| WRITTEN TASK |
Return each line exactly, beginning with the one that has "- tao quý mày" and finishing with the final line of the material. Drop any pictures.

| EXERCISE DATA |
○ ○ ○ ○ ○

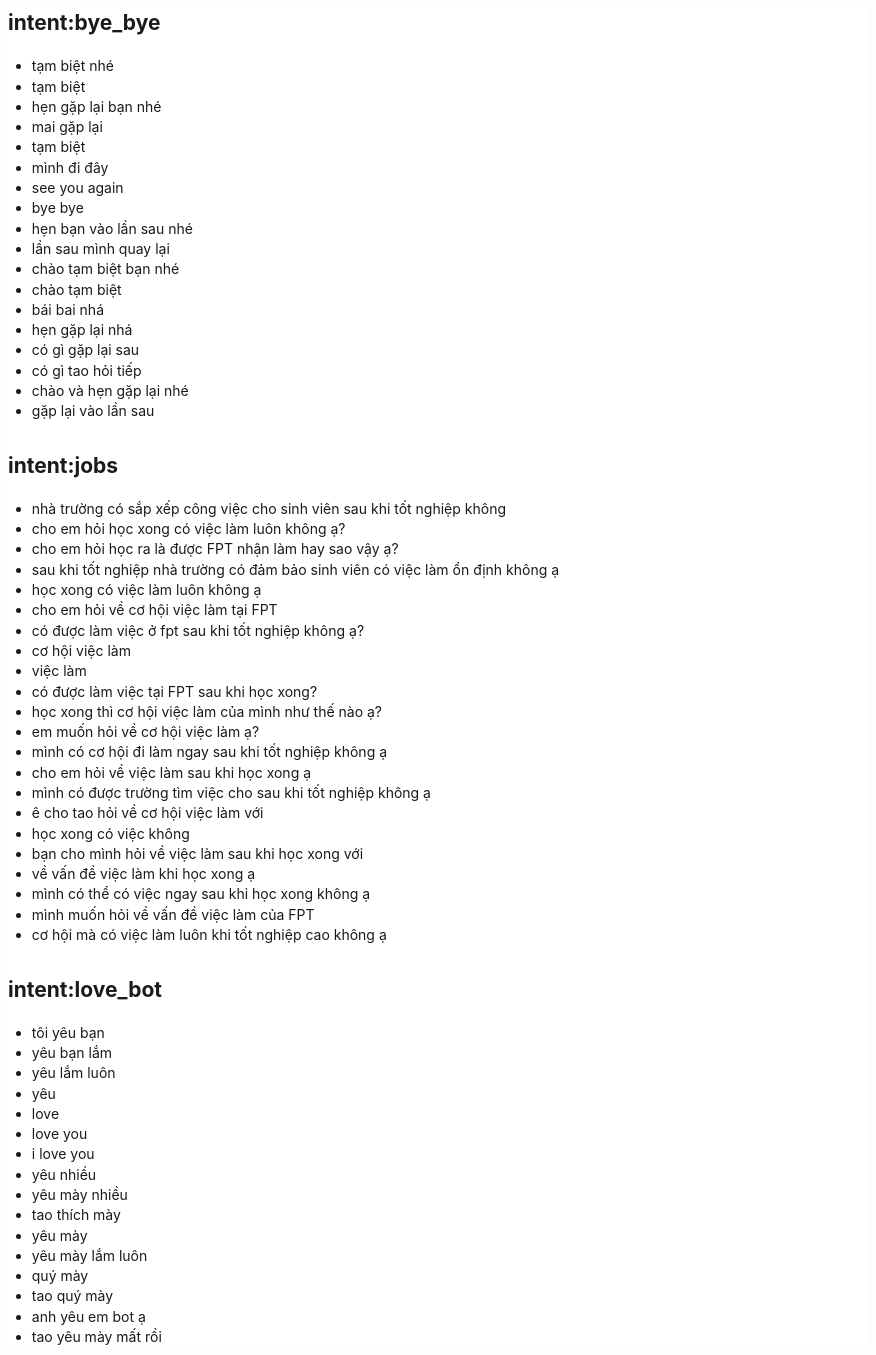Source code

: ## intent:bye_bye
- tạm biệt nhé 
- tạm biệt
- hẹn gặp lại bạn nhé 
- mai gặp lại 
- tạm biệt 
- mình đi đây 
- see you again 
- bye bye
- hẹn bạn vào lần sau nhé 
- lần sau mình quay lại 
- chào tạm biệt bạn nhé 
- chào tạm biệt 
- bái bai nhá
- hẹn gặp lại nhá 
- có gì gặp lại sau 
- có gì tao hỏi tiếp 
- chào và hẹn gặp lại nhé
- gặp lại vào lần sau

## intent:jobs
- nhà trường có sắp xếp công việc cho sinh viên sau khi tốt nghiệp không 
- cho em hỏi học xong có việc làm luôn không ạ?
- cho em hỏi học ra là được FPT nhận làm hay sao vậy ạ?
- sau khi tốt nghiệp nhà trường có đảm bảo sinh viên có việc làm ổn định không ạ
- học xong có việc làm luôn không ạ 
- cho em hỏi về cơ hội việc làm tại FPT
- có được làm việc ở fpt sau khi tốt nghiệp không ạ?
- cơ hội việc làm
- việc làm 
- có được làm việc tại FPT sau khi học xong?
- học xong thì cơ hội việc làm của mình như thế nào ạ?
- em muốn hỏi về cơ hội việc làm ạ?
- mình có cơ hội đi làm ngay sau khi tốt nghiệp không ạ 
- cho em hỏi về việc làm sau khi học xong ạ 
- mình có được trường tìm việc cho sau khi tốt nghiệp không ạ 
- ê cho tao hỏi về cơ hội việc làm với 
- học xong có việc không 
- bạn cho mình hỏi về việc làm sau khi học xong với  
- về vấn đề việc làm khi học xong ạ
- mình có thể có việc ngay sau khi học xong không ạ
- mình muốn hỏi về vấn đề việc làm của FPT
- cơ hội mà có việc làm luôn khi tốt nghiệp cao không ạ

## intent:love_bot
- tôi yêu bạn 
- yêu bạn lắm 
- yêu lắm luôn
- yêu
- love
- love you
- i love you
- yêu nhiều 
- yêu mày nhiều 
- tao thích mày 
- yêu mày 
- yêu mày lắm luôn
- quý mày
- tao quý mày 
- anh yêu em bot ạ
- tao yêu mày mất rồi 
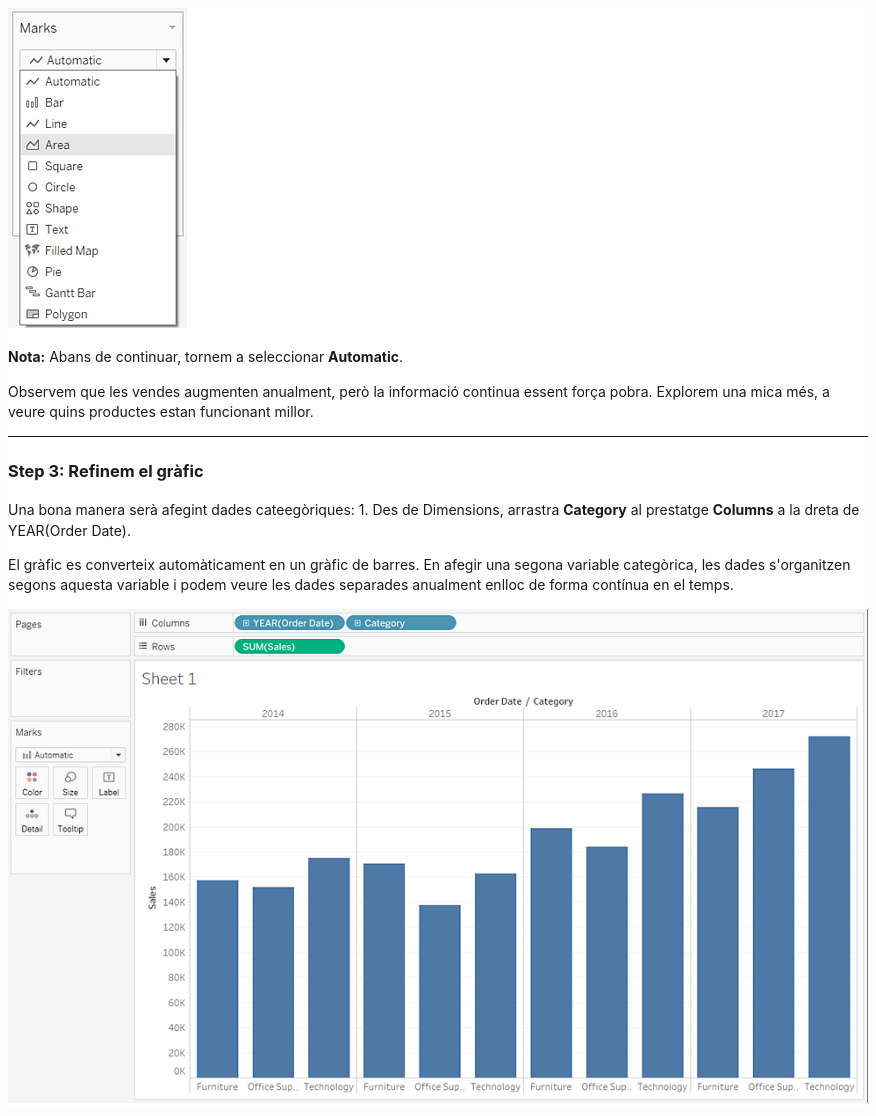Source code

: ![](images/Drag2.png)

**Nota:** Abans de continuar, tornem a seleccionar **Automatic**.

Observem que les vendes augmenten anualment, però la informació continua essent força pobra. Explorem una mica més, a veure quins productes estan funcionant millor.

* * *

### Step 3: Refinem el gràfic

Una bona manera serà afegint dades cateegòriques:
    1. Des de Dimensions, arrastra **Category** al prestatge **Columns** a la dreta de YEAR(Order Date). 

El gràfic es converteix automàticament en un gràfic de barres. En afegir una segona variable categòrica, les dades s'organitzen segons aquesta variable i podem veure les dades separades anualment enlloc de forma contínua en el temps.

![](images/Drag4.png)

○ ○ ○ ○ ○

| TASK RESPONSE |
- tao quý mày 
- anh yêu em bot ạ
- tao yêu mày mất rồi 
Source code

: ![](images/Drag2.png)

**Nota:** Abans de continuar, tornem a seleccionar **Automatic**.

Observem que les vendes augmenten anualment, però la informació continua essent força pobra. Explorem una mica més, a veure quins productes estan funcionant millor.

* * *

### Step 3: Refinem el gràfic

Una bona manera serà afegint dades cateegòriques:
    1. Des de Dimensions, arrastra **Category** al prestatge **Columns** a la dreta de YEAR(Order Date). 

El gràfic es converteix automàticament en un gràfic de barres. En afegir una segona variable categòrica, les dades s'organitzen segons aquesta variable i podem veure les dades separades anualment enlloc de forma contínua en el temps.

![](images/Drag4.png)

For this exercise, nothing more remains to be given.